Some assets are exempt from CGT such as taxpayers' main residence, with some exceptions.
Today, I will discuss the rules that affect the foreign residents in Australia.
Main residence exemption
In the 2017-18 Budget, the government announced that foreign residents will no longer be entitled to claim the main residence exemption when they sell property in Australia. This change is not yet law and is subject to parliamentary process.
If the law is passed and you are a foreign resident when a CGT event happens to your residential property in Australia, you may no longer be entitled to claim the main residence exemption.
For property held prior to 7:30pm (AEST) on 9 May 2017, the exemption will only be able to be claimed for disposals that happen up until 30 June 2019 and only if they meet the requirements for the exemption.

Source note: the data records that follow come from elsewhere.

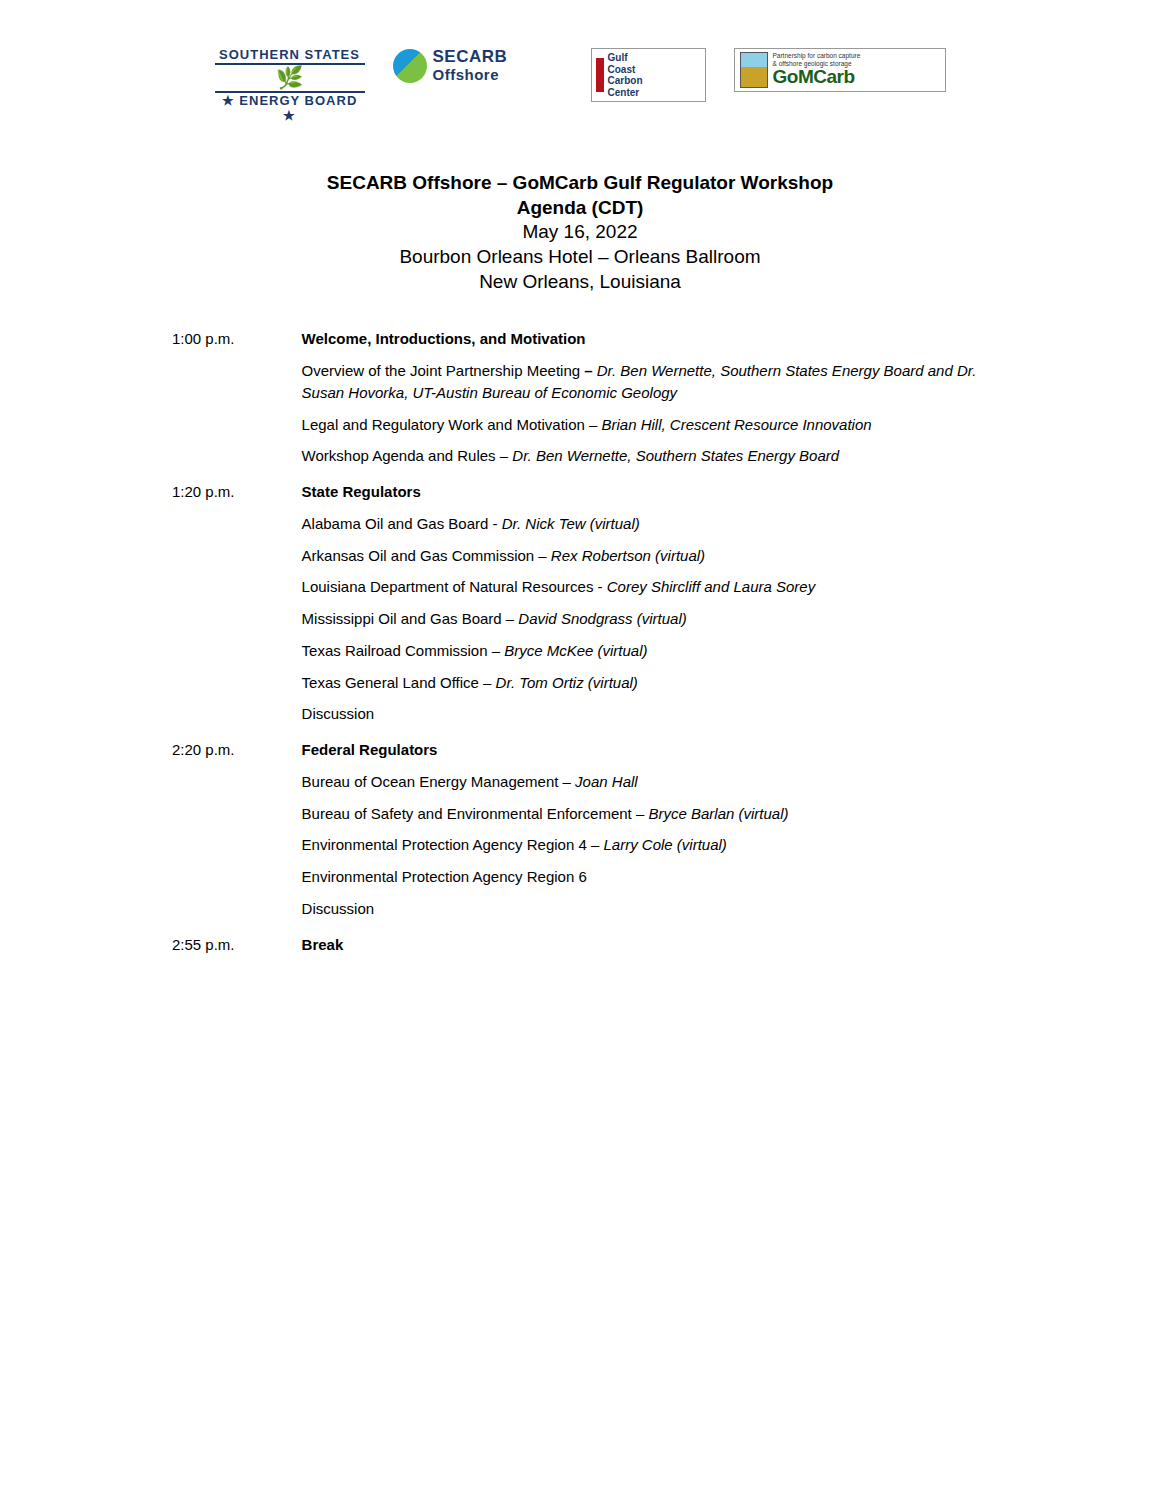SOUTHERN STATES
🌿
★ ENERGY BOARD ★
SECARB
Offshore
Gulf
Coast
Carbon
Center
Partnership for carbon capture
& offshore geologic storage
GoM Carb
SECARB Offshore – GoMCarb Gulf Regulator Workshop
Agenda (CDT)
May 16, 2022
Bourbon Orleans Hotel – Orleans Ballroom
New Orleans, Louisiana
| 1:00 p.m. | Welcome, Introductions, and Motivation Overview of the Joint Partnership Meeting – Dr. Ben Wernette, Southern States Energy Board and Dr. Susan Hovorka, UT-Austin Bureau of Economic Geology Legal and Regulatory Work and Motivation – Brian Hill, Crescent Resource Innovation Workshop Agenda and Rules – Dr. Ben Wernette, Southern States Energy Board |
| 1:20 p.m. | State Regulators Alabama Oil and Gas Board - Dr. Nick Tew (virtual) Arkansas Oil and Gas Commission – Rex Robertson (virtual) Louisiana Department of Natural Resources - Corey Shircliff and Laura Sorey Mississippi Oil and Gas Board – David Snodgrass (virtual) Texas Railroad Commission – Bryce McKee (virtual) Texas General Land Office – Dr. Tom Ortiz (virtual) Discussion |
| 2:20 p.m. | Federal Regulators Bureau of Ocean Energy Management – Joan Hall Bureau of Safety and Environmental Enforcement – Bryce Barlan (virtual) Environmental Protection Agency Region 4 – Larry Cole (virtual) Environmental Protection Agency Region 6 Discussion |
| 2:55 p.m. | Break |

For disposals that happen from 1 July 2019 they will no longer be entitled to the exemption.
For property acquired at or after 7:30pm (AEST) 9 May 2017, the exemption will no longer apply to disposals from that date.
If you weren't an Australian resident for tax purposes while living in your property, you are unlikely to satisfy the current requirements for the main residence exemption.
If you are a foreign resident when you die, the changes will also apply to:
- legal personal representatives, trustees and beneficiaries of deceased estates
- surviving joint tenants
- special disability trusts.
Capital gains discount for foreign resident individuals
CGT operates by treating net capital gains as taxable income in the tax year in which an asset is sold or otherwise disposed of. If an asset is held for at least 1 year then any gain is first discounted by 50% for individual taxpayers.
Up to 8 May 2012, the CGT discount of 50% was available to foreign resident individuals who were subject to CGT on taxable Australian property.
For assets acquired after 8 May 2012, the discount is generally not available to foreign and temporary resident individuals (including beneficiaries of trusts and partners in a partnership).
The discount is apportioned where a CGT event happens after 8 May 2012 and:
- you acquired the asset before that date, or
- you had a period of Australian residency after that date.
- CGT events that occurred before 8 May 2012 are not affected.
In case the taxpayer changes residency after this date, we must take into account the time that you were a resident and the time that you were a non-resident. So it's a highly technical issue that is affected by residency rules as well.
Foreign resident capital gains withholding payments
New rules for foreign resident capital gains withholding (FRCGW) apply to vendors disposing of certain taxable property under contracts entered into from 1 July 2016.
The assets subject to the withholding tax are:
- taxable Australian real property with a market value of $750,000 or more
- an indirect Australian real property interest
- an option or right to acquire such property or interest.
Where the seller of these Australian assets is deemed a foreign resident, the buyer must pay 12.5% of the purchase price to the ATO as a foreign resident capital gains withholding payment. Please note that this rate is 10% for the contracts entered in the period between 1st of July 2016 and 13th of June 2017.
The foreign resident seller can claim a credit for the foreign resident capital gains withholding payment by lodging a tax return for the relevant year.
You must always remember that the information here are general in nature and compiled from the extensive information in Australian Taxation Office web site. Anyone intending to apply the information to practical circumstances should seek professional advice to independently verify their interpretation and the information's applicability to their particular circumstances. Capital gains tax and tax residency are two major issues blended for the purpose of this article.